Breast-feeding: Lamivudine/Tenofovir Disoproxil Fumarate: In animal studies it has been shown that tenofovir is excreted into milk. It is not known whether tenofovir is excreted in human milk. Lamivudine is excreted into the breast milk of lactating mothers.
Current recommendations on HIV and breastfeeding (e.g. those from the WHO) should be consulted before advising patients on this matter. Preferred options may vary depending on the local circumstances.
Dolutegravir: Risk Summary: It is not known whether Dolutegravir is present in human breast milk, affects human milk production, or has effects on the breastfed infant. When administered to lactating rats, dolutegravir was present in milk (see Data).
Because of the potential for (1) HIV-1 transmission (in HIV-negative infants), (2) developing viral resistance (in HIV-positive infants), and (3) adverse reactions in a breastfed infant similar to those seen in adults, instruct mothers not to breastfeed if they are receiving Dolutegravir.

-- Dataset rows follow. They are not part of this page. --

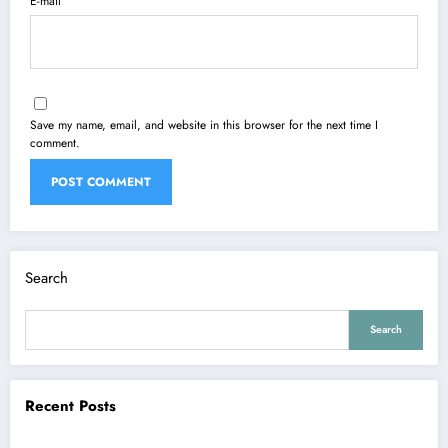
E-mail
Save my name, email, and website in this browser for the next time I
comment.
Search
Search
Recent Posts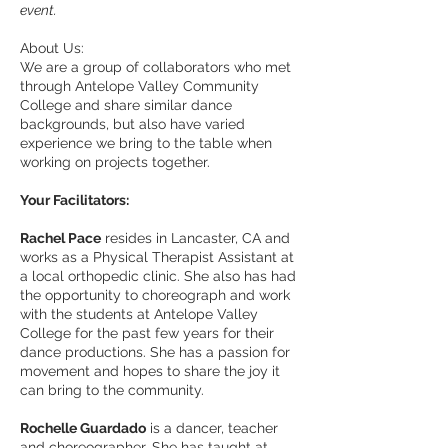
event.
About Us:
We are a group of collaborators who met
through Antelope Valley Community
College and share similar dance
backgrounds, but also have varied
experience we bring to the table when
working on projects together.
Your Facilitators:
Rachel Pace
resides in Lancaster, CA and
works as a Physical Therapist Assistant at
a local orthopedic clinic. She also has had
the opportunity to choreograph and work
with the students at Antelope Valley
College for the past few years for their
dance productions. She has a passion for
movement and hopes to share the joy it
can bring to the community.
Rochelle Guardado
is a dancer, teacher
and choreographer. She has taught at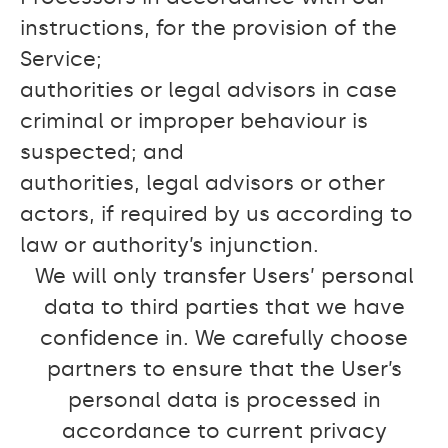
instructions, for the provision of the
Service;
authorities or legal advisors in case
criminal or improper behaviour is
suspected; and
authorities, legal advisors or other
actors, if required by us according to
law or authority’s injunction.
We will only transfer Users’ personal
data to third parties that we have
confidence in. We carefully choose
partners to ensure that the User’s
personal data is processed in
accordance to current privacy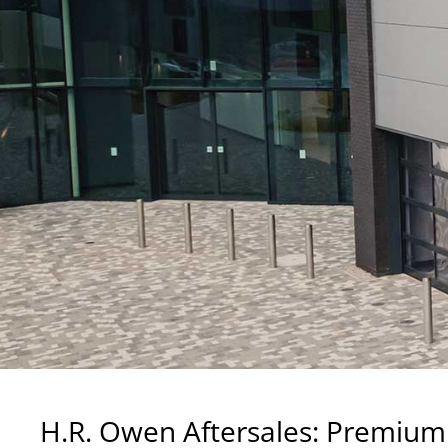
H.R. Owen Aftersales: Premium 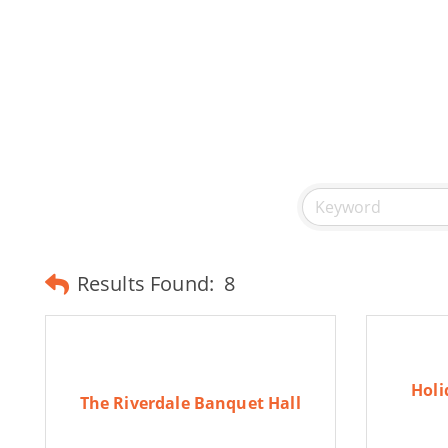
Results Found:
8
Holi
The Riverdale Banquet Hall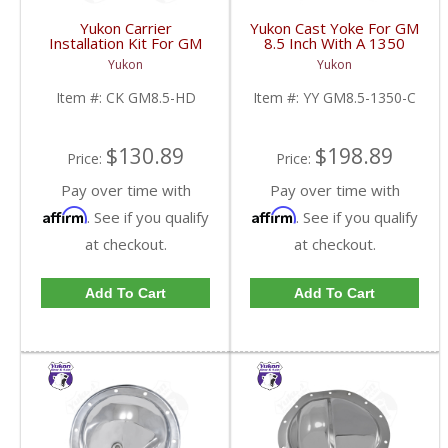
Yukon Carrier
Yukon Cast Yoke For GM
Installation Kit For GM
8.5 Inch With A 1350
8.5 Inch With HD
U/Joint Size | YY GM8.5-
Yukon
Yukon
Bearings | CK GM8.5-
1350-C-FDHC
HD-FDHC
Item #:
CK GM8.5-HD
Item #:
YY GM8.5-1350-C
$130.89
$198.89
Price:
Price:
Pay over time with
Pay over time with
Affirm
Affirm
. See if you qualify
. See if you qualify
at checkout.
at checkout.
Add To Cart
Add To Cart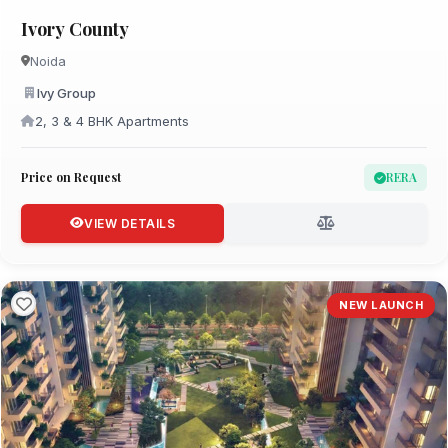
Ivory County
Noida
Ivy Group
2, 3 & 4 BHK Apartments
Price on Request
RERA
VIEW DETAILS
NEW LAUNCH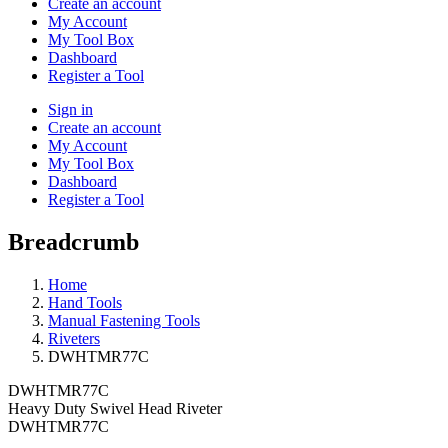
Create an account
My Account
My Tool Box
Dashboard
Register a Tool
Sign in
Create an account
My Account
My Tool Box
Dashboard
Register a Tool
Breadcrumb
Home
Hand Tools
Manual Fastening Tools
Riveters
DWHTMR77C
DWHTMR77C
Heavy Duty Swivel Head Riveter
DWHTMR77C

Data: Animal Data: Dolutegravir was the primary drug-related component excreted into the milk of lactating rats following a single oral dose of 50 mg per kg on lactation Day 10, with milk concentrations of up to approximately 1.3 times that of maternal plasma concentrations observed 8 hours postdose.
Fertility: Dolutegravir: Females and Males of Reproductive Potential: Pregnancy Testing: Perform pregnancy testing in adolescents and adults of childbearing potential before initiation of Dolutegravir.
Contraception: Adolescents and adults of childbearing potential should avoid use of Dolutegravir at the time of conception through the first trimester of pregnancy because of the potential risk of neural tube defects. Advise adolescents and adults of childbearing potential who are taking Dolutegravir to consistently use effective contraception.